Here’s some advice from a guy who founded a direct marketing shop
during the 1989 recession and survived the post 9-11 "depression” (yep,
that would be me):
- Don’t panic. This too will pass.
- Use what you know about accountable advertising to justify the continuation of profitable direct marketing.
- If something must be cut, let it be the stuff that isn’t measured and doesn’t produce a damn thing.

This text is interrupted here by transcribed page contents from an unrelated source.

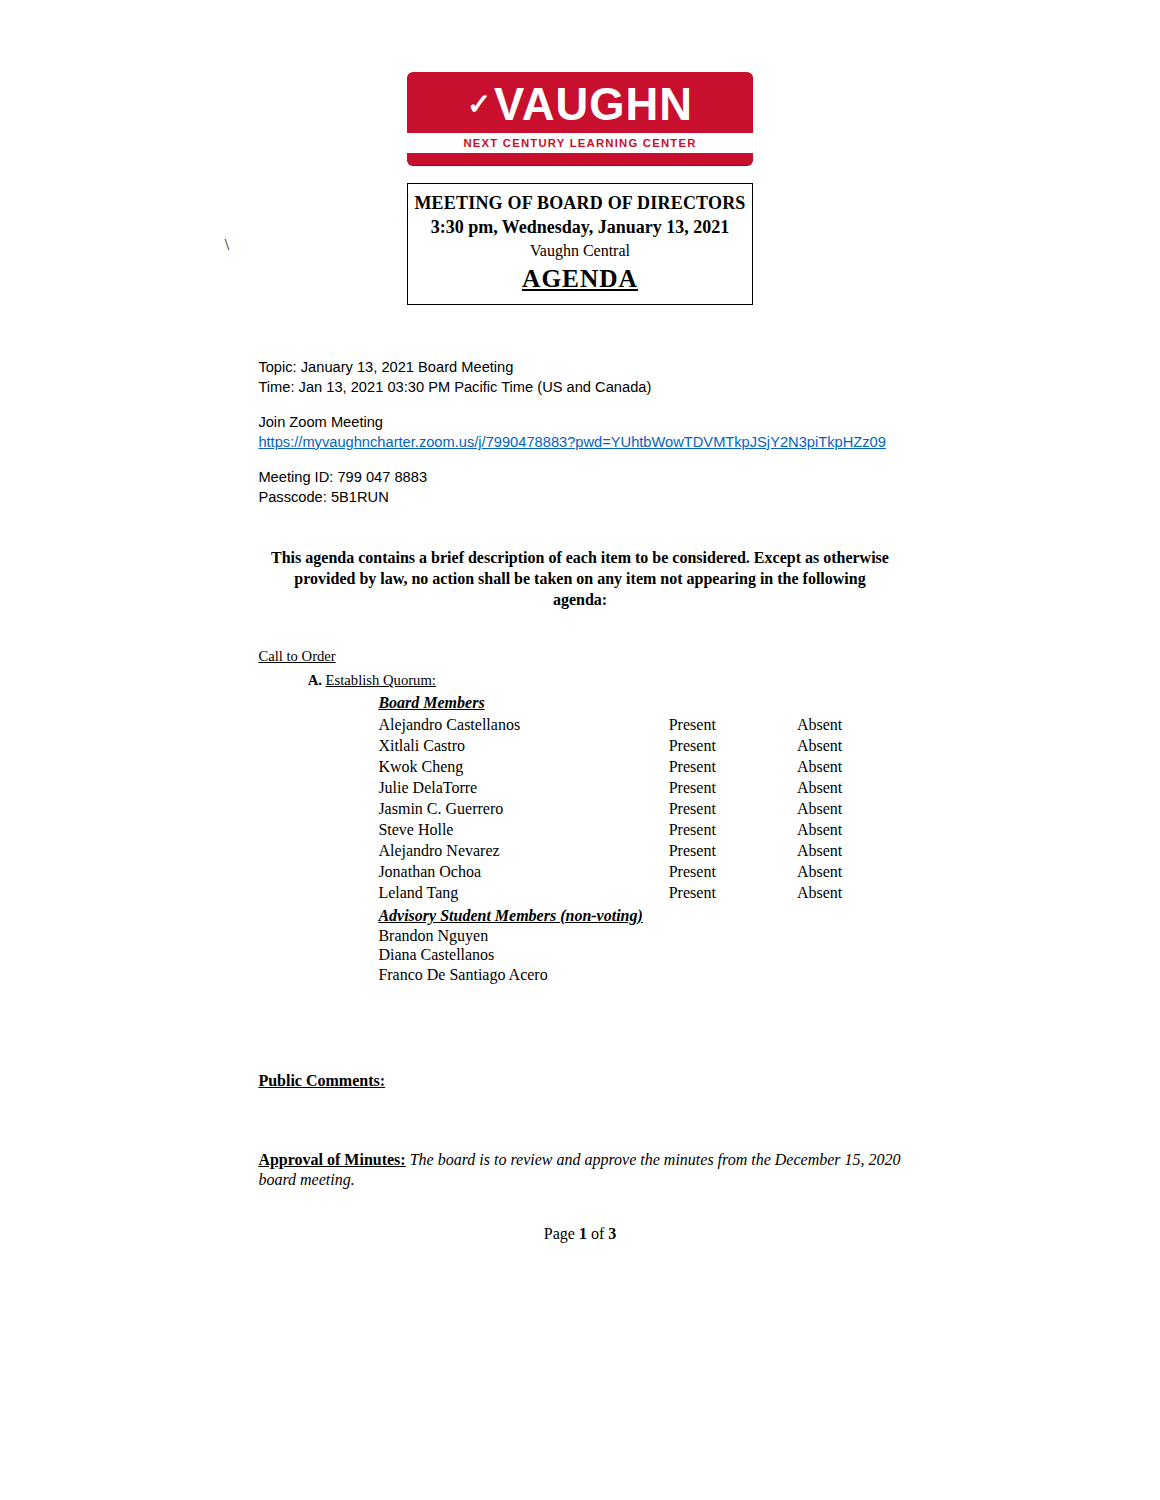✓VAUGHN
NEXT CENTURY LEARNING CENTER
MEETING OF BOARD OF DIRECTORS
3:30 pm, Wednesday, January 13, 2021
Vaughn Central
AGENDA
\
Topic: January 13, 2021 Board Meeting
Time: Jan 13, 2021 03:30 PM Pacific Time (US and Canada)
Join Zoom Meeting
https://myvaughncharter.zoom.us/j/7990478883?pwd=YUhtbWowTDVMTkpJSjY2N3piTkpHZz09
Meeting ID: 799 047 8883
Passcode: 5B1RUN
This agenda contains a brief description of each item to be considered. Except as otherwise provided by law, no action shall be taken on any item not appearing in the following agenda:
Call to Order
Establish Quorum:
Board Members
| Alejandro Castellanos | Present | Absent |
| Xitlali Castro | Present | Absent |
| Kwok Cheng | Present | Absent |
| Julie DelaTorre | Present | Absent |
| Jasmin C. Guerrero | Present | Absent |
| Steve Holle | Present | Absent |
| Alejandro Nevarez | Present | Absent |
| Jonathan Ochoa | Present | Absent |
| Leland Tang | Present | Absent |
Advisory Student Members (non-voting)
Brandon Nguyen
Diana Castellanos
Franco De Santiago Acero
Public Comments:
Approval of Minutes: The board is to review and approve the minutes from the December 15, 2020 board meeting.
Page 1 of 3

- If you allow your new business pipeline to dry up, it may take a long
time to recover even after the economy improves. But if you play your
cards right and run smart direct marketing, you’ll be among the first
to participate in the recovery.
-------------------
This email hit home for me on a number of levels. As many of you know, one of the first departments to get cut when a company is struggling is marketing. This was because it is so hard to quantify the value of marketing and the return on your marketing investments. Without being able to prove your worth, you become vulnerable.
No more.
Get a proper CRM tool in place, with good reporting. Use it in combination with a marketing campaign strategy involving mediums that lend themselves to proper monitoring like pay-per-click, webinars, email, and a solid series of landing pages with web forms that send information to your CRM about the source of every new lead. Make sure your CRM system is the same one sales uses to track their pipeline, and make it a requirement that all selling opportunities are credited to the marketing campaign or lead source that brought them the lead. Reward sales for doing it properly, and make sure they understand that they will make more money in the long run if they are diligent and honest about where the leads come from. Then sit back and watch with a stronger sense of security as you are able to selectively spend money only on the marketing campaigns that are actually driving revenue, and not just creating leads.
And best of all, you'll be able to prove it.




Amen, brother. You can't manage what you can't measure.
Thanks for spreading the word.
Posted by: Robert Rosenthal | May 02, 2008 at 09:11 AM
Excellent post. Thank you for posting this. I enjoyed it alot.